* What is required
Could you please write out each line of the records exactly, minus the pictures?

* Given data

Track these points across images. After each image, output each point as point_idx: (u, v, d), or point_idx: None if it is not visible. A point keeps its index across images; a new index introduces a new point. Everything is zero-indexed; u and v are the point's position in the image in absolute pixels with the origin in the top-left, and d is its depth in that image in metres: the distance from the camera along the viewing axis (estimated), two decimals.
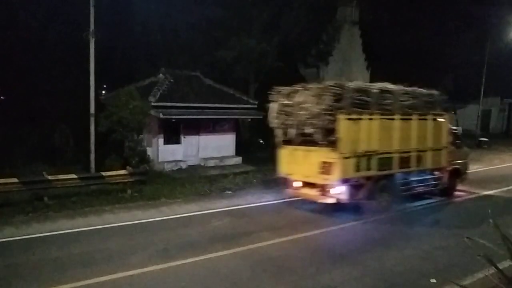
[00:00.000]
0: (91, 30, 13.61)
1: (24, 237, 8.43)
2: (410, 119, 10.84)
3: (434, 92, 12.00)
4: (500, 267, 4.36)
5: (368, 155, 9.83)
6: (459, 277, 6.14)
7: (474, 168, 16.96)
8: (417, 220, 10.24)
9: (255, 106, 18.79)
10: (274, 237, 8.30)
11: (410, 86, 11.58)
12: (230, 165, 17.48)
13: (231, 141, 18.67)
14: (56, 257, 7.20)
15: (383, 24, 27.13)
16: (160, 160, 16.38)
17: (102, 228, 9.15)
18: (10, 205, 10.53)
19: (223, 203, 11.58)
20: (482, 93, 28.88)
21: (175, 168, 16.19)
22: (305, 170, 10.24)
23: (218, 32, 21.54)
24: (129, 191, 12.17)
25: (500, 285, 4.03)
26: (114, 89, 17.32)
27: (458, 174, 12.72)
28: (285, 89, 10.81)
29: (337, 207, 10.15)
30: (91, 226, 9.21)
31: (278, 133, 10.90)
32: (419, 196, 11.79)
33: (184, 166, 16.60)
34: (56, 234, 8.64)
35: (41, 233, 8.68)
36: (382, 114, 10.17)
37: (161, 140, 16.69)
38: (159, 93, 16.14)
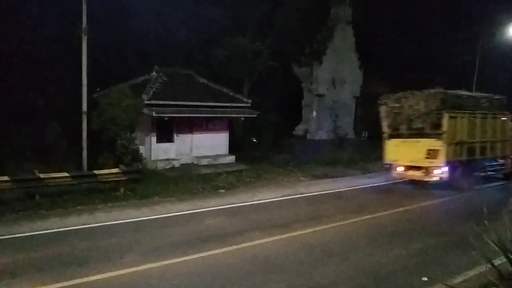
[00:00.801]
0: (83, 27, 13.51)
1: (14, 235, 8.35)
2: (486, 117, 14.00)
3: (502, 97, 15.49)
4: None
5: (461, 144, 13.04)
6: None
7: None
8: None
9: (249, 104, 18.79)
10: (265, 236, 8.33)
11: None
12: (223, 164, 17.46)
13: (225, 140, 18.67)
14: (47, 256, 7.15)
15: (376, 24, 27.22)
16: (153, 158, 16.33)
17: (95, 226, 9.11)
18: (0, 203, 10.41)
19: (217, 202, 11.58)
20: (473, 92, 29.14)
21: (168, 167, 16.14)
22: (411, 157, 13.24)
23: (212, 31, 21.50)
24: (121, 190, 12.11)
25: None
26: (107, 87, 17.22)
27: None
28: (394, 95, 14.15)
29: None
30: (83, 225, 9.15)
31: (386, 129, 14.15)
32: (488, 179, 14.61)
33: (177, 164, 16.57)
34: (47, 233, 8.58)
35: (32, 231, 8.61)
36: (469, 114, 13.33)
37: (154, 139, 16.63)
38: (152, 91, 16.07)
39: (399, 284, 6.13)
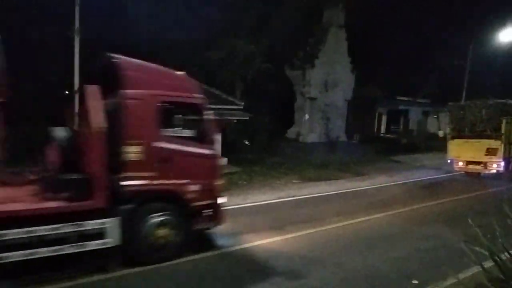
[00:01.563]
0: (76, 27, 13.44)
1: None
2: None
3: None
4: None
5: (510, 144, 16.15)
6: None
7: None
8: None
9: (241, 107, 18.79)
10: (258, 239, 8.29)
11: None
12: None
13: (217, 142, 18.63)
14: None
15: (369, 28, 27.45)
16: None
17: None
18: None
19: None
20: (463, 97, 29.46)
21: None
22: (472, 154, 16.55)
23: (206, 33, 21.48)
24: None
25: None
26: None
27: None
28: (458, 104, 18.60)
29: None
30: None
31: (451, 131, 17.52)
32: None
33: None
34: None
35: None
36: None
37: None
38: None
39: None
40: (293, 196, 13.01)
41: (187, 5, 20.75)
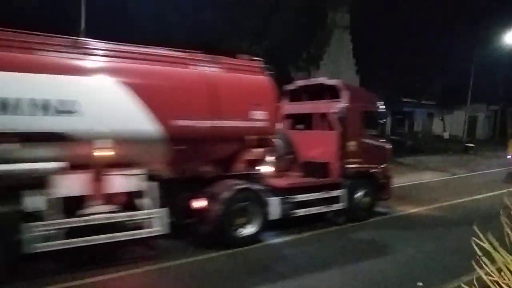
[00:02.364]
0: (81, 28, 13.54)
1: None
2: None
3: None
4: None
5: None
6: None
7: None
8: None
9: None
10: None
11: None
12: None
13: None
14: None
15: (373, 30, 27.39)
16: None
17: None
18: None
19: None
20: (469, 99, 29.35)
21: None
22: None
23: (210, 34, 21.55)
24: None
25: None
26: None
27: None
28: None
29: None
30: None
31: None
32: None
33: None
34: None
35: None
36: None
37: None
38: None
39: None
40: None
41: (190, 6, 20.82)
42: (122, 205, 6.64)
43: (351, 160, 9.48)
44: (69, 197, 6.12)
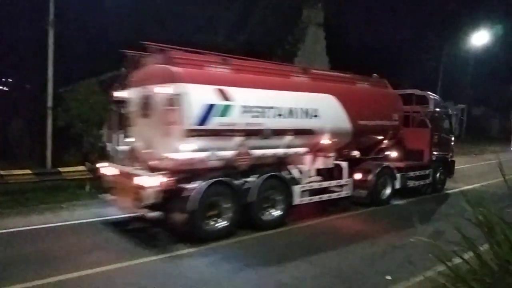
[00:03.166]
0: (50, 19, 13.11)
1: None
2: None
3: None
4: None
5: None
6: None
7: None
8: None
9: None
10: None
11: None
12: None
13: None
14: (7, 256, 6.91)
15: (347, 28, 27.76)
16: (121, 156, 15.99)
17: (58, 225, 8.86)
18: None
19: None
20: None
21: None
22: None
23: (186, 28, 21.29)
24: (87, 188, 11.83)
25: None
26: (74, 82, 16.75)
27: None
28: None
29: None
30: (46, 224, 8.90)
31: None
32: None
33: None
34: (7, 232, 8.28)
35: None
36: None
37: (122, 136, 16.28)
38: (121, 88, 15.74)
39: None
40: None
41: (166, 0, 20.52)
42: (329, 176, 10.33)
43: (435, 149, 13.13)
44: (308, 169, 9.79)
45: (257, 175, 8.54)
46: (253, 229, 8.33)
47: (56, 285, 5.78)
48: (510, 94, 35.68)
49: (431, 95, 13.68)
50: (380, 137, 11.71)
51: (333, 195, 10.29)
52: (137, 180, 7.47)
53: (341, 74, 11.12)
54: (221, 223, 7.90)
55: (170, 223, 7.72)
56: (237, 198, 8.07)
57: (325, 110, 9.65)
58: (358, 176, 10.92)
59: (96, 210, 10.15)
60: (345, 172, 10.52)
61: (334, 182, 10.34)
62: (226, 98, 7.90)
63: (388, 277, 6.19)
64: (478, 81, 33.51)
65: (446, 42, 28.75)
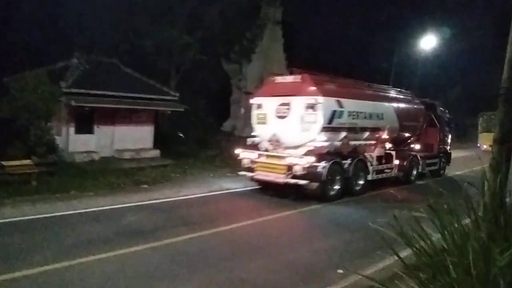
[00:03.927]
0: None
1: None
2: None
3: None
4: None
5: None
6: None
7: None
8: None
9: (176, 98, 18.45)
10: (189, 232, 8.27)
11: None
12: (147, 158, 16.97)
13: (149, 133, 18.13)
14: None
15: (304, 26, 28.19)
16: (70, 150, 15.38)
17: (1, 223, 8.38)
18: None
19: (139, 197, 11.23)
20: None
21: (87, 160, 15.31)
22: (490, 141, 23.89)
23: (140, 19, 20.74)
24: (34, 183, 11.29)
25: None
26: (20, 71, 15.83)
27: None
28: (486, 113, 31.07)
29: None
30: None
31: (480, 128, 31.58)
32: None
33: (97, 157, 15.78)
34: None
35: None
36: None
37: (72, 129, 15.68)
38: (72, 79, 15.12)
39: None
40: (226, 190, 13.08)
41: None
42: (382, 161, 14.12)
43: (441, 144, 17.67)
44: (374, 156, 13.63)
45: (350, 158, 12.28)
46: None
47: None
48: (454, 97, 37.70)
49: (439, 104, 18.52)
50: (411, 133, 15.92)
51: (385, 175, 14.18)
52: (289, 160, 11.19)
53: (389, 87, 16.68)
54: (336, 190, 11.76)
55: (307, 188, 11.16)
56: (343, 173, 11.91)
57: (387, 114, 13.92)
58: (397, 162, 14.63)
59: (43, 206, 9.68)
60: (394, 158, 14.49)
61: (387, 166, 14.18)
62: (341, 105, 11.83)
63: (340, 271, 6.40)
64: (426, 83, 35.16)
65: (396, 45, 29.95)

* Completed task
Track these points across images. After each image, output each point as point_idx: (u, v, d), or point_idx: None if it is not visible. A point keeps its index across images; a new index introduces a new point. Everything is zero-indexed; u and v are the point's position in the image in absolute pixels with the origin in the top-left, and d is its depth in that image in metres: the distance from the camera along the viewing axis (estimated), two decimals.
[00:00.000]
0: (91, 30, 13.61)
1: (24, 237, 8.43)
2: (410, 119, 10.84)
3: (434, 92, 12.00)
4: (500, 267, 4.36)
5: (368, 155, 9.83)
6: (459, 277, 6.14)
7: (474, 168, 16.96)
8: (417, 220, 10.24)
9: (255, 106, 18.79)
10: (274, 237, 8.30)
11: (410, 86, 11.58)
12: (230, 165, 17.48)
13: (231, 141, 18.67)
14: (56, 257, 7.20)
15: (383, 24, 27.13)
16: (160, 160, 16.38)
17: (102, 228, 9.15)
18: (10, 205, 10.53)
19: (223, 203, 11.58)
20: (482, 93, 28.88)
21: (175, 168, 16.19)
22: (305, 170, 10.24)
23: (218, 32, 21.54)
24: (129, 191, 12.17)
25: (500, 285, 4.03)
26: (114, 89, 17.32)
27: (458, 174, 12.72)
28: (285, 89, 10.81)
29: (337, 207, 10.15)
30: (91, 226, 9.21)
31: (278, 133, 10.90)
32: (419, 196, 11.79)
33: (184, 166, 16.60)
34: (56, 234, 8.64)
35: (41, 233, 8.68)
36: (382, 114, 10.17)
37: (161, 140, 16.69)
38: (159, 93, 16.14)
[00:00.801]
0: (83, 27, 13.51)
1: (14, 235, 8.35)
2: (486, 117, 14.00)
3: (502, 97, 15.49)
4: None
5: (461, 144, 13.04)
6: None
7: None
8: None
9: (249, 104, 18.79)
10: (265, 236, 8.33)
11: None
12: (223, 164, 17.46)
13: (225, 140, 18.67)
14: (47, 256, 7.15)
15: (376, 24, 27.22)
16: (153, 158, 16.33)
17: (95, 226, 9.11)
18: (0, 203, 10.41)
19: (217, 202, 11.58)
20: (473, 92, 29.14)
21: (168, 167, 16.14)
22: (411, 157, 13.24)
23: (212, 31, 21.50)
24: (121, 190, 12.11)
25: None
26: (107, 87, 17.22)
27: None
28: (394, 95, 14.15)
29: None
30: (83, 225, 9.15)
31: (386, 129, 14.15)
32: (488, 179, 14.61)
33: (177, 164, 16.57)
34: (47, 233, 8.58)
35: (32, 231, 8.61)
36: (469, 114, 13.33)
37: (154, 139, 16.63)
38: (152, 91, 16.07)
39: (399, 284, 6.13)
[00:01.563]
0: (76, 27, 13.44)
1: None
2: None
3: None
4: None
5: (510, 144, 16.15)
6: None
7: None
8: None
9: (241, 107, 18.79)
10: (258, 239, 8.29)
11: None
12: None
13: (217, 142, 18.63)
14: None
15: (369, 28, 27.45)
16: None
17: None
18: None
19: None
20: (463, 97, 29.46)
21: None
22: (472, 154, 16.55)
23: (206, 33, 21.48)
24: None
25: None
26: None
27: None
28: (458, 104, 18.60)
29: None
30: None
31: (451, 131, 17.52)
32: None
33: None
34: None
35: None
36: None
37: None
38: None
39: None
40: (293, 196, 13.01)
41: (187, 5, 20.75)
[00:02.364]
0: (81, 28, 13.54)
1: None
2: None
3: None
4: None
5: None
6: None
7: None
8: None
9: None
10: None
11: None
12: None
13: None
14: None
15: (373, 30, 27.39)
16: None
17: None
18: None
19: None
20: (469, 99, 29.35)
21: None
22: None
23: (210, 34, 21.55)
24: None
25: None
26: None
27: None
28: None
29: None
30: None
31: None
32: None
33: None
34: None
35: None
36: None
37: None
38: None
39: None
40: None
41: (190, 6, 20.82)
42: (122, 205, 6.64)
43: (351, 160, 9.48)
44: (69, 197, 6.12)
[00:03.166]
0: (50, 19, 13.11)
1: None
2: None
3: None
4: None
5: None
6: None
7: None
8: None
9: None
10: None
11: None
12: None
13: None
14: (7, 256, 6.91)
15: (347, 28, 27.76)
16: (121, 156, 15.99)
17: (58, 225, 8.86)
18: None
19: None
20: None
21: None
22: None
23: (186, 28, 21.29)
24: (87, 188, 11.83)
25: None
26: (74, 82, 16.75)
27: None
28: None
29: None
30: (46, 224, 8.90)
31: None
32: None
33: None
34: (7, 232, 8.28)
35: None
36: None
37: (122, 136, 16.28)
38: (121, 88, 15.74)
39: None
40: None
41: (166, 0, 20.52)
42: (329, 176, 10.33)
43: (435, 149, 13.13)
44: (308, 169, 9.79)
45: (257, 175, 8.54)
46: (253, 229, 8.33)
47: (56, 285, 5.78)
48: (510, 94, 35.68)
49: (431, 95, 13.68)
50: (380, 137, 11.71)
51: (333, 195, 10.29)
52: (137, 180, 7.47)
53: (341, 74, 11.12)
54: (221, 223, 7.90)
55: (170, 223, 7.72)
56: (237, 198, 8.07)
57: (325, 110, 9.65)
58: (358, 176, 10.92)
59: (96, 210, 10.15)
60: (345, 172, 10.52)
61: (334, 182, 10.34)
62: (226, 98, 7.90)
63: (388, 277, 6.19)
64: (478, 81, 33.51)
65: (446, 42, 28.75)
[00:03.927]
0: None
1: None
2: None
3: None
4: None
5: None
6: None
7: None
8: None
9: (176, 98, 18.45)
10: (189, 232, 8.27)
11: None
12: (147, 158, 16.97)
13: (149, 133, 18.13)
14: None
15: (304, 26, 28.19)
16: (70, 150, 15.38)
17: (1, 223, 8.38)
18: None
19: (139, 197, 11.23)
20: None
21: (87, 160, 15.31)
22: (490, 141, 23.89)
23: (140, 19, 20.74)
24: (34, 183, 11.29)
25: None
26: (20, 71, 15.83)
27: None
28: (486, 113, 31.07)
29: None
30: None
31: (480, 128, 31.58)
32: None
33: (97, 157, 15.78)
34: None
35: None
36: None
37: (72, 129, 15.68)
38: (72, 79, 15.12)
39: None
40: (226, 190, 13.08)
41: None
42: (382, 161, 14.12)
43: (441, 144, 17.67)
44: (374, 156, 13.63)
45: (350, 158, 12.28)
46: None
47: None
48: (454, 97, 37.70)
49: (439, 104, 18.52)
50: (411, 133, 15.92)
51: (385, 175, 14.18)
52: (289, 160, 11.19)
53: (389, 87, 16.68)
54: (336, 190, 11.76)
55: (307, 188, 11.16)
56: (343, 173, 11.91)
57: (387, 114, 13.92)
58: (397, 162, 14.63)
59: (43, 206, 9.68)
60: (394, 158, 14.49)
61: (387, 166, 14.18)
62: (341, 105, 11.83)
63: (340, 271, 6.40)
64: (426, 83, 35.16)
65: (396, 45, 29.95)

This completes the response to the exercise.